By the same token, everyone must be apprised of the objectives being measured, the overall strategy and their individual roles in it. Articulate these goals upfront and check in along the way to ensure that everyone is on the same page.
That doesn’t mean you shouldn’t have aspirational objectives — it just means that the cadence may be more frequent as you become adjusted to the new model. You might even start with a short trial as you test the waters, involving a couple of departments and frequently assessing goals and results. As you gain familiarity and comfort with the methodology, you can check in less frequently, setting quarterly OKRs or whatever cadence you’ve chosen. You might also begin to involve more departments.
Make sure everyone is aware of how the goals panned out and their individual contributions. This will help them gain a better understanding of the bigger picture, as well as see how their individual contributions impact the company as a whole.
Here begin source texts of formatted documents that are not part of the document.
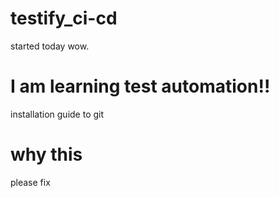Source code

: # testify_ci-cd
 started today wow.
# I am learning test automation!!
 installation guide to git

 # why this
 please fix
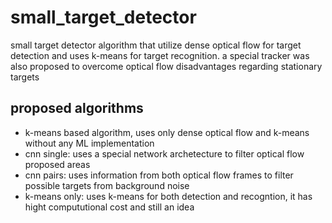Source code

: # small_target_detector

small target detector algorithm that utilize dense optical flow for target detection and uses k-means for target recognition. a special tracker was also proposed to overcome optical flow disadvantages regarding stationary targets

## proposed algorithms
- k-means based algorithm, uses only dense optical flow and k-means without any ML implementation
- cnn single: uses a special network archetecture to filter optical flow proposed areas
- cnn pairs: uses information from both optical flow frames to filter possible targets from background noise
- k-means only: uses k-means for both detection and recogntion, it has hight compututional cost and still an idea
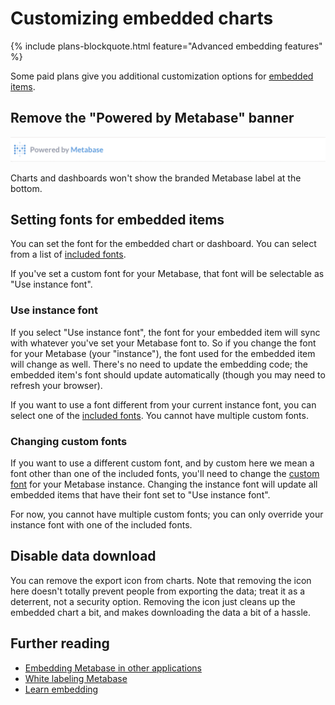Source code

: # Customizing embedded charts

{% include plans-blockquote.html feature="Advanced embedding features" %}

Some paid plans give you additional customization options for [embedded items](../administration-guide//13-embedding.md).

## Remove the "Powered by Metabase" banner

![Powered by Metabase](../administration-guide/images/embedding/powered-by-metabase.png)

Charts and dashboards won't show the branded Metabase label at the bottom.

## Setting fonts for embedded items

You can set the font for the embedded chart or dashboard. You can select from a list of [included fonts](./fonts.md).

If you've set a custom font for your Metabase, that font will be selectable as "Use instance font".

### Use instance font

If you select "Use instance font", the font for your embedded item will sync with whatever you've set your Metabase font to. So if you change the font for your Metabase (your "instance"), the font used for the embedded item will change as well. There's no need to update the embedding code; the embedded item's font should update automatically (though you may need to refresh your browser).

If you want to use a font different from your current instance font, you can select one of the [included fonts](./fonts.md). You cannot have multiple custom fonts.

### Changing custom fonts

If you want to use a different custom font, and by custom here we mean a font other than one of the included fonts, you'll need to change the [custom font](./fonts.md#custom-fonts) for your Metabase instance. Changing the instance font will update all embedded items that have their font set to "Use instance font".

For now, you cannot have multiple custom fonts; you can only override your instance font with one of the included fonts.

## Disable data download

You can remove the export icon from charts. Note that removing the icon here doesn't totally prevent people from exporting the data; treat it as a deterrent, not a security option. Removing the icon just cleans up the embedded chart a bit, and makes downloading the data a bit of a hassle.

## Further reading

- [Embedding Metabase in other applications](../administration-guide/13-embedding.md)
- [White labeling Metabase](./whitelabeling.md)
- [Learn embedding](https://www.metabase.com/learn/embedding)

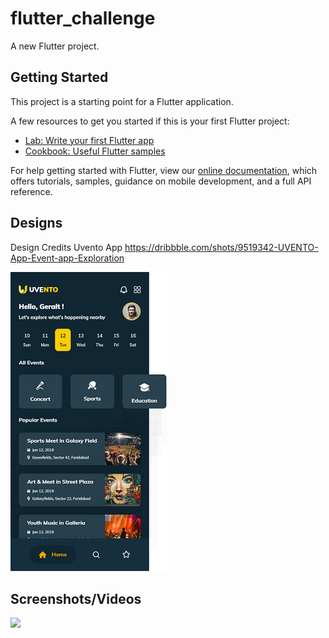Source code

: # flutter_challenge

A new Flutter project.

## Getting Started

This project is a starting point for a Flutter application.

A few resources to get you started if this is your first Flutter project:

- [Lab: Write your first Flutter app](https://flutter.dev/docs/get-started/codelab)
- [Cookbook: Useful Flutter samples](https://flutter.dev/docs/cookbook)

For help getting started with Flutter, view our
[online documentation](https://flutter.dev/docs), which offers tutorials, samples, guidance on
mobile development, and a full API reference.

## Designs
Design Credits Uvento App
https://dribbble.com/shots/9519342-UVENTO-App-Event-app-Exploration


![](https://github.com/Abhijithsp/flutter_challenge/blob/main/assets/screenshots/home%20screen-mdpi.png)


## Screenshots/Videos

![](https://github.com/Abhijithsp/flutter_challenge/blob/main/assets/screenshots/flutterchallenge.gif)
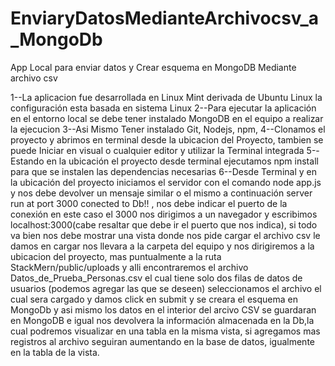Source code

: # EnviaryDatosMedianteArchivocsv_a_MongoDb
App Local para enviar datos y Crear esquema en MongoDB Mediante archivo csv

1--La aplicacion fue desarrollada en Linux Mint derivada de Ubuntu Linux la configuración esta basada en sistema Linux
2--Para ejecutar la aplicación en el entorno local se debe tener instalado MongoDB en el equipo a realizar la ejecucion
3--Asi Mismo Tener instalado Git, Nodejs, npm,
4--Clonamos el proyecto y abrimos en terminal desde la ubicacion del Proyecto, tambien se puede Iniciar en visual o cualquier editor y utilizar la Terminal integrada
5--Estando en la ubicación el proyecto desde terminal ejecutamos npm install para que se instalen las dependencias necesarias
6--Desde Terminal y en la ubicación del proyecto iniciamos el servidor con el comando   node app.js  y nos debe devolver un mensaje similar o el mismo a continuación server run at port 3000 conected to Db!! , nos debe indicar el puerto de la conexión en este caso el 3000 nos dirigimos a un navegador y escribimos localhost:3000(cabe resaltar que debe ir el puerto que nos indica), si todo va bien nos debe mostrar una vista donde nos pide cargar el archivo csv le damos en cargar nos llevara a la carpeta del equipo y nos dirigiremos a la ubicacion del proyecto, mas puntualmente a la ruta StackMern/public/uploads  y alli encontraremos el archivo   Datos_de_Prueba_Personas.csv  el cual tiene solo dos filas de datos de usuarios (podemos agregar las que se deseen) seleccionamos el archivo el cual sera cargado y damos click en submit y se creara el esquema en MongoDb y asi mismo los datos en el interior del arcivo CSV se guardaran en MongoDB e igual nos devolvera la información almacenada en la Db,la cual podremos visualizar en una tabla en la misma vista, si agregamos mas registros al archivo seguiran aumentando en la base de datos, igualmente en la tabla de la vista.
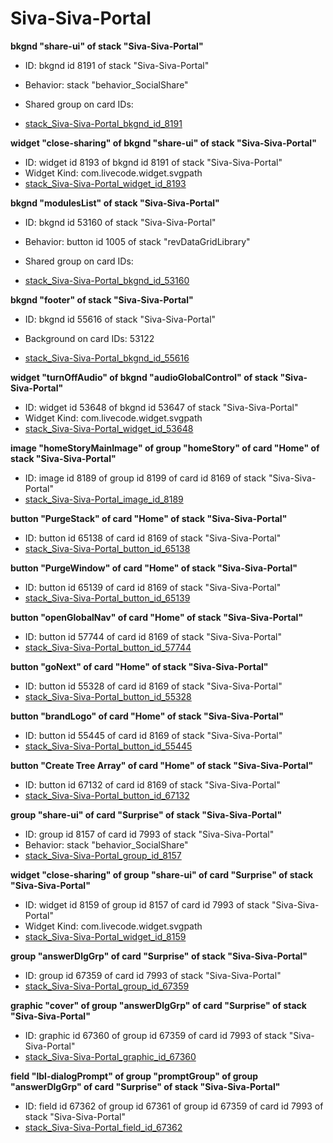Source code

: # Siva-Siva-Portal
**bkgnd "share-ui" of stack "Siva-Siva-Portal"**
* ID: bkgnd id 8191 of stack "Siva-Siva-Portal"
* Behavior: stack "behavior_SocialShare"

* Shared group on card IDs: 
* [stack_Siva-Siva-Portal_bkgnd_id_8191](./ScriptTracker/Siva-Siva-Portal_Scripts/stack_Siva-Siva-Portal_bkgnd_id_8191.livecodescript)

**widget "close-sharing" of bkgnd "share-ui" of stack "Siva-Siva-Portal"**
* ID: widget id 8193 of bkgnd id 8191 of stack "Siva-Siva-Portal"
* Widget Kind: com.livecode.widget.svgpath
* [stack_Siva-Siva-Portal_widget_id_8193](./ScriptTracker/Siva-Siva-Portal_Scripts/stack_Siva-Siva-Portal_widget_id_8193.livecodescript)

**bkgnd "modulesList" of stack "Siva-Siva-Portal"**
* ID: bkgnd id 53160 of stack "Siva-Siva-Portal"
* Behavior: button id 1005 of stack "revDataGridLibrary"

* Shared group on card IDs: 
* [stack_Siva-Siva-Portal_bkgnd_id_53160](./ScriptTracker/Siva-Siva-Portal_Scripts/stack_Siva-Siva-Portal_bkgnd_id_53160.livecodescript)

**bkgnd "footer" of stack "Siva-Siva-Portal"**
* ID: bkgnd id 55616 of stack "Siva-Siva-Portal"

* Background on card IDs: 53122
* [stack_Siva-Siva-Portal_bkgnd_id_55616](./ScriptTracker/Siva-Siva-Portal_Scripts/stack_Siva-Siva-Portal_bkgnd_id_55616.livecodescript)

**widget "turnOffAudio" of bkgnd "audioGlobalControl" of stack "Siva-Siva-Portal"**
* ID: widget id 53648 of bkgnd id 53647 of stack "Siva-Siva-Portal"
* Widget Kind: com.livecode.widget.svgpath
* [stack_Siva-Siva-Portal_widget_id_53648](./ScriptTracker/Siva-Siva-Portal_Scripts/stack_Siva-Siva-Portal_widget_id_53648.livecodescript)

**image "homeStoryMainImage" of group "homeStory" of card "Home" of stack "Siva-Siva-Portal"**
* ID: image id 8189 of group id 8199 of card id 8169 of stack "Siva-Siva-Portal"
* [stack_Siva-Siva-Portal_image_id_8189](./ScriptTracker/Siva-Siva-Portal_Scripts/stack_Siva-Siva-Portal_image_id_8189.livecodescript)

**button "PurgeStack" of card "Home" of stack "Siva-Siva-Portal"**
* ID: button id 65138 of card id 8169 of stack "Siva-Siva-Portal"
* [stack_Siva-Siva-Portal_button_id_65138](./ScriptTracker/Siva-Siva-Portal_Scripts/stack_Siva-Siva-Portal_button_id_65138.livecodescript)

**button "PurgeWindow" of card "Home" of stack "Siva-Siva-Portal"**
* ID: button id 65139 of card id 8169 of stack "Siva-Siva-Portal"
* [stack_Siva-Siva-Portal_button_id_65139](./ScriptTracker/Siva-Siva-Portal_Scripts/stack_Siva-Siva-Portal_button_id_65139.livecodescript)

**button "openGlobalNav" of card "Home" of stack "Siva-Siva-Portal"**
* ID: button id 57744 of card id 8169 of stack "Siva-Siva-Portal"
* [stack_Siva-Siva-Portal_button_id_57744](./ScriptTracker/Siva-Siva-Portal_Scripts/stack_Siva-Siva-Portal_button_id_57744.livecodescript)

**button "goNext" of card "Home" of stack "Siva-Siva-Portal"**
* ID: button id 55328 of card id 8169 of stack "Siva-Siva-Portal"
* [stack_Siva-Siva-Portal_button_id_55328](./ScriptTracker/Siva-Siva-Portal_Scripts/stack_Siva-Siva-Portal_button_id_55328.livecodescript)

**button "brandLogo" of card "Home" of stack "Siva-Siva-Portal"**
* ID: button id 55445 of card id 8169 of stack "Siva-Siva-Portal"
* [stack_Siva-Siva-Portal_button_id_55445](./ScriptTracker/Siva-Siva-Portal_Scripts/stack_Siva-Siva-Portal_button_id_55445.livecodescript)

**button "Create Tree Array" of card "Home" of stack "Siva-Siva-Portal"**
* ID: button id 67132 of card id 8169 of stack "Siva-Siva-Portal"
* [stack_Siva-Siva-Portal_button_id_67132](./ScriptTracker/Siva-Siva-Portal_Scripts/stack_Siva-Siva-Portal_button_id_67132.livecodescript)

**group "share-ui" of card "Surprise" of stack "Siva-Siva-Portal"**
* ID: group id 8157 of card id 7993 of stack "Siva-Siva-Portal"
* Behavior: stack "behavior_SocialShare"
* [stack_Siva-Siva-Portal_group_id_8157](./ScriptTracker/Siva-Siva-Portal_Scripts/stack_Siva-Siva-Portal_group_id_8157.livecodescript)

**widget "close-sharing" of group "share-ui" of card "Surprise" of stack "Siva-Siva-Portal"**
* ID: widget id 8159 of group id 8157 of card id 7993 of stack "Siva-Siva-Portal"
* Widget Kind: com.livecode.widget.svgpath
* [stack_Siva-Siva-Portal_widget_id_8159](./ScriptTracker/Siva-Siva-Portal_Scripts/stack_Siva-Siva-Portal_widget_id_8159.livecodescript)

**group "answerDlgGrp" of card "Surprise" of stack "Siva-Siva-Portal"**
* ID: group id 67359 of card id 7993 of stack "Siva-Siva-Portal"
* [stack_Siva-Siva-Portal_group_id_67359](./ScriptTracker/Siva-Siva-Portal_Scripts/stack_Siva-Siva-Portal_group_id_67359.livecodescript)

**graphic "cover" of group "answerDlgGrp" of card "Surprise" of stack "Siva-Siva-Portal"**
* ID: graphic id 67360 of group id 67359 of card id 7993 of stack "Siva-Siva-Portal"
* [stack_Siva-Siva-Portal_graphic_id_67360](./ScriptTracker/Siva-Siva-Portal_Scripts/stack_Siva-Siva-Portal_graphic_id_67360.livecodescript)

**field "lbl-dialogPrompt" of group "promptGroup" of group "answerDlgGrp" of card "Surprise" of stack "Siva-Siva-Portal"**
* ID: field id 67362 of group id 67361 of group id 67359 of card id 7993 of stack "Siva-Siva-Portal"
* [stack_Siva-Siva-Portal_field_id_67362](./ScriptTracker/Siva-Siva-Portal_Scripts/stack_Siva-Siva-Portal_field_id_67362.livecodescript)

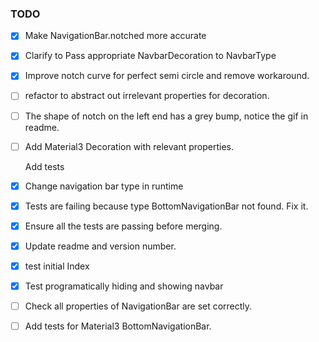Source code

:  ### TODO


 - [X] Make NavigationBar.notched more accurate
 - [X] Clarify to Pass appropriate NavbarDecoration to NavbarType
 - [X] Improve notch curve for perfect semi circle and remove workaround.
 - [ ] refactor to abstract out irrelevant properties for decoration.
-  [ ] The shape of notch on the left end has a grey bump, notice the gif in readme.
-  [ ] Add Material3 Decoration with relevant properties.

  Add tests
 - [X] Change navigation bar type in runtime
 - [X] Tests are failing because type BottomNavigationBar not found. Fix it.
 - [X] Ensure all the tests are passing before merging.
 - [X] Update readme and version number.
 - [X] test initial Index
 - [X] Test programatically hiding and showing navbar
 - [ ] Check all properties of NavigationBar are set correctly.
 - [ ] Add tests for Material3 BottomNavigationBar.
While you should be meeting the majority of your objectives, for the most part, you’ll probably achieve two-thirds of them. And that’s okay. In fact, if your success rate is 100% initially, your OKRs probably weren’t ambitious enough to begin with. Be patient as you implement the methodology — you’ll almost definitely encounter some road bumps along the way.
Before you begin using OKRs at your organization, be aware of common pitfalls.
• OKRs don’t align with the overall company mission — or there is no clear company mission at all.
• You haven’t clearly explained OKRs and their purpose to your employees, and they’re confused about why you’re using them and their role.
• You’ve created and assigned too many OKRs, such that your employees are overwhelmed and unable to meet objectives.
• You haven’t mapped out a clear strategy for your OKRs.
• Success isn’t clearly defined.
• Your OKRs aren’t measurable; in other words, they’re too subjective and vague.
• You haven’t defined everyone’s roles and responsibilities.
• Your OKRs are too aspirational — to the point where you’re highly unlikely to achieve them.
• Your OKRs aren’t aspirational enough, and you need to be more ambitious.
• You’re not checking in frequently enough, so you don’t know how everyone’s doing accomplishing these goals.
• You’re using OKRs to evaluate employees, rather than projects. (OKRs should not be used, for instance, in performance reviews.)
• You haven’t connected the OKR to the overall company mission, so employees don’t understand its purpose.
• The OKR focuses on tasks, rather than objectives.